Opposition set to break Iraqi Kurd stranglehold
Iraqi authorities were set on Monday to release preliminary results from weekend elections in the automomous Kurdish region after a new opposition party claimed a major breakthrough.
The Goran (Change) list said it had won more than a quarter of seats in the regional Kurdish Parliament in Saturday’s legislative election, raising the prospect of a strong opposition for the first time.
The vote was held at a key time in Iraq’s transition as regional leaders are locked in a bitter dispute with Baghdad over land and oil, while local voters also voiced increasing concern over corruption.

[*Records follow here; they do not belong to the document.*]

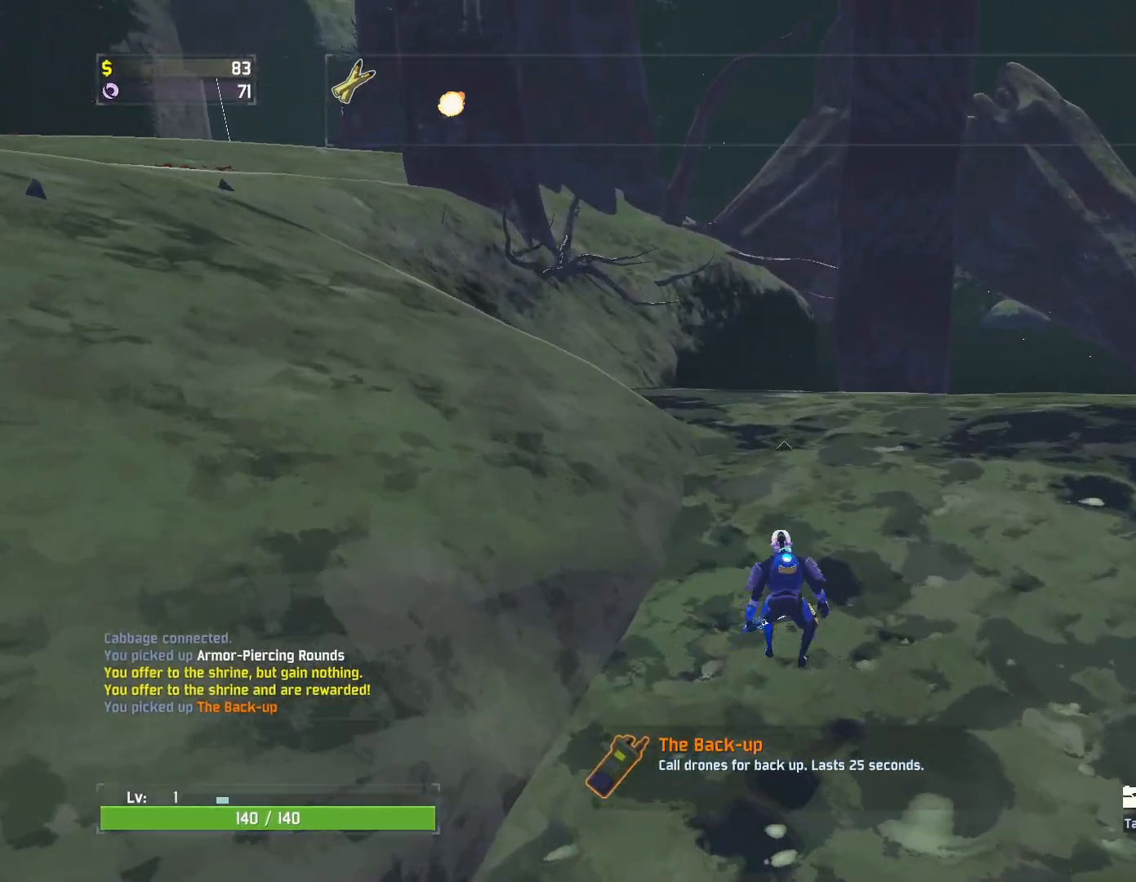
{"keys": ["w"], "mouse": [], "events": [[17, "mouse_left", "down"], [83, "shift", "up"], [100, "mouse_left", "up"], [150, "space", "down"], [400, "space", "up"], [417, "r", "up"]]}
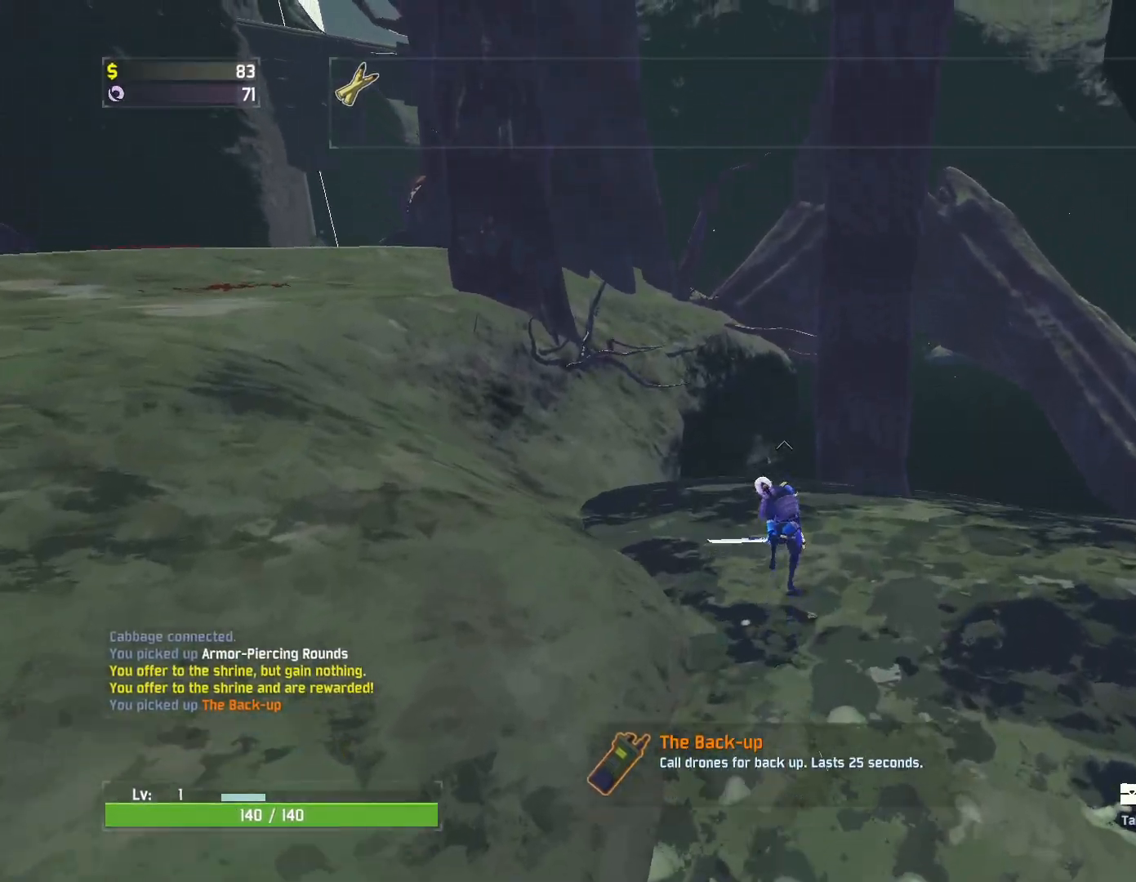
{"keys": ["w"], "mouse": [], "events": [[117, "mouse_left", "down"], [250, "mouse_left", "up"]]}
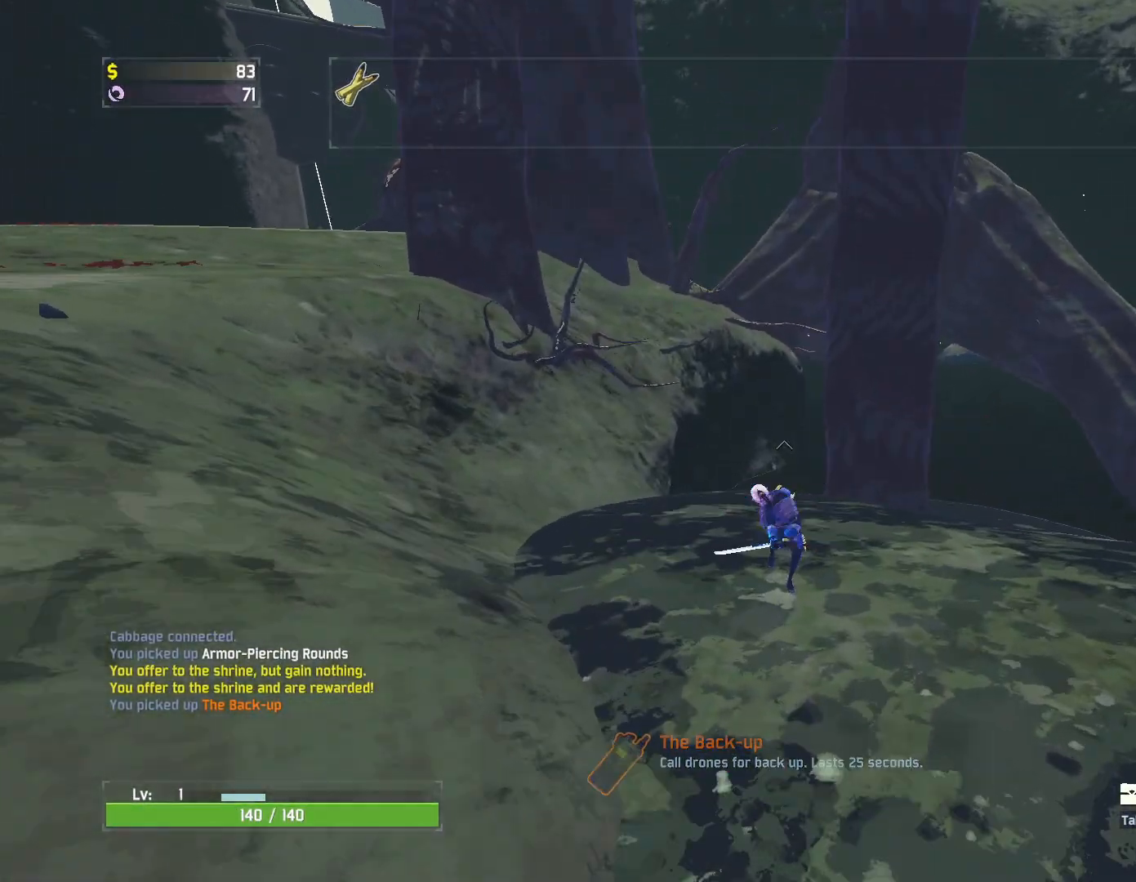
{"keys": ["w"], "mouse": [], "events": []}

Incumbent regional president Massud Barzani won 70% of the vote in a simultaneous presidential poll pitting him against four other candidates, presidential cabinet chief Fuad Hussein said on Sunday.
A joint list uniting Barzani’s Kurdistan Democratic Party (KDP) and the Patriotic Union of Kurdistan (PUK) of Iraqi President Jalal Talabani won 60% of ballots cast in the parliamentary vote, Hussein said.
The two parties have dominated Iraqi Kurdish politics for half a century, first as rebels and then as the region’s effective rulers in the aftermath of the 1991 Gulf war over Saddam Hussein’s invasion of neighbouring Kuwait.
The results would give the KDP-PUK list about 55 seats in the 111-seat Parliament, down from 78 seats in the outgoing assembly elected in 2005.
A senior Goran official told AFP his party would win 28 seats, making it the first credible opposition to the longstanding KDP-PUK dominance in the rugged mountainous north of Iraq.
Nearly 80% of the region’s 2,5-million voters took part in what poll officials trumpeted as a transparent election. Final results are not due for several days, as ballots must be transported to Baghdad for an official count.
Goran said in a statement on its website that it had won the most votes in Sulaimaniyah, long a PUK stronghold in northeastern Iraq, after a preliminary count.
“We have won the city and the province of Sulaimaniyah,” said the list led by Nusherwan Mustafa, a wealthy entrepreneur and former deputy head of the PUK, which has been riven by internal dissent in past months.
A leftist-Islamist list could win as many as 17 seats in the Parliament, according to unofficial figures.
Kurds expressed increasing concern over corruption throughout the campaign, while disputes with Baghdad over territory and oil also loomed over the election.
Iraqi Prime Minister Nuri al-Maliki described the election as “another step in building a democratic Iraq”, while Barzani told reporters on Saturday: “We hope these elections will be a first step to solving issues with Baghdad.”
But the Kurdish regional president also insisted: “I will work to get back the disputed areas.”
Barzani was referring to longstanding Kurdish demands to incorporate the oil province of Kirkuk and historically Kurdish-majority parts of three other provinces into their autonomous region.—Sapa-AFP.